Forum diskusi ini mengundang pihak pihak yang dinilai sangat kompeten dengan LKS, karena mereka ikut membedah sekaligus melahirkan kajian akademiknya. Mereka adalah, dr Zaini Abdullah (Abu Doto) mantan Gubernur Aceh 2012-2017, Prof Sahrizal Abbas (Dewan Syariah Aceh), DR Hafas Furqani MEc yang ikut membidani kajian akademik LKS. Sementara pengendali diskusi atau moderator adalah Dosi Elfian SHI yang juga Ketua Kaukus Wartawan Peduli Syariat Islam (KWPSI).
Keempat nara sumber itu mengemukakan banyak hal yang mencerahkan dalam penyampaian yang mereka paparkan di depan forum. Intinya, kehendak revisi hanyalah karena ketidaktahuan esensi dari LKS itu sendiri. Berikut kami sajikan penyampaian itu dalam beberapa edisi.

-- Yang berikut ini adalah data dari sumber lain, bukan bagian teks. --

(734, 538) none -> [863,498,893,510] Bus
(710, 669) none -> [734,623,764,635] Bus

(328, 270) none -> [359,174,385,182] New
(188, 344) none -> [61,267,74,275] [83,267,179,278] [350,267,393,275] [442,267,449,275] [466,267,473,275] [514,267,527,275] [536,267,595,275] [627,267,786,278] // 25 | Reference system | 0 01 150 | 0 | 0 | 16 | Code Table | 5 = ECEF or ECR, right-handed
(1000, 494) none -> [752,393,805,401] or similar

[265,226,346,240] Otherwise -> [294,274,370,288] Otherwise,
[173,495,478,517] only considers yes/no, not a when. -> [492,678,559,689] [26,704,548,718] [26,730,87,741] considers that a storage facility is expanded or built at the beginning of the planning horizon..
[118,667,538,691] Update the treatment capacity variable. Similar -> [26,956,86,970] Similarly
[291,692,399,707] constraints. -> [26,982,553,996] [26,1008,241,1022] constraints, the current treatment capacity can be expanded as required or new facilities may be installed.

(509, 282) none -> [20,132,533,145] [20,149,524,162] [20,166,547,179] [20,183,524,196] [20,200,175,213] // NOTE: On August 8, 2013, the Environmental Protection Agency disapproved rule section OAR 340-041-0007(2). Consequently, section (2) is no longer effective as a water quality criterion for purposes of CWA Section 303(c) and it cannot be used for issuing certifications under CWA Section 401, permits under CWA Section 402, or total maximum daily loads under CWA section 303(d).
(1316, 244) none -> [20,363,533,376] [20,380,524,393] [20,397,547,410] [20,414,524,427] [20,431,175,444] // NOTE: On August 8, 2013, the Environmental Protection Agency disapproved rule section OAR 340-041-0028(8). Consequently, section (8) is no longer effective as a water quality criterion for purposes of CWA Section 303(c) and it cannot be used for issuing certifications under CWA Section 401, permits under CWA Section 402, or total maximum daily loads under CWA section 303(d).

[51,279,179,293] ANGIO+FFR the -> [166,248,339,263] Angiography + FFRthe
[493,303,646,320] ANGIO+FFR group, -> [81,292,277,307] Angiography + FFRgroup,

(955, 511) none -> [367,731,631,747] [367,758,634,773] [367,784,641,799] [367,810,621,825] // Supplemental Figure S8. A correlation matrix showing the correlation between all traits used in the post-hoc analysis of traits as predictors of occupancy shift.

Silakan menyimak.
***
PAKAR Ekonomi Syariah yang juga Ketua Dewan Pengawas Syariah (DPS), Profesor Syahrizal Abbas MA menyebut, kisruh maraknya pro dan kontra Layanan Keuangan Syariah (LKS) di Aceh bukan hanya dilihat dari sisi esensi rasionalitas dan materialitas semata, namun ada dimensi teologis manusia yang perlu dilihat di dalamnya. “Ingat, Aceh sangat kental dengan syariat Islam dan telah meninggalkan praktek non syariah,” tegas Syahrizal, salah seorang pemateri FGD Forum Pemred SMSI, Kamis(01/06/2023).
Mantan Kadis SI Aceh yang ikut membidani LKS itu dalam nada filosofis mengimbau, agar jangan berpikir manusia hanya makhluk manusia semata, tapi manusia adalah makhluk teologis.
Menurut Syahrizal, siapapun harus konsisten dengan konsep muamalah yang sesuai dengan tuntunan rasul karena ada garansi dari Allah hingga sifatnya absolut. Di luar itu hanya ada garansi dari manusia sebagai produk budaya. Karena itu, jika pun ada wacana revisi seperti qanun LKS, maka harus tetap berada dari koridor garansi Allah, bukan malah mencampuradukkan dengan produk manusiawi yang justru bertentangan dengan ketentuan Allah.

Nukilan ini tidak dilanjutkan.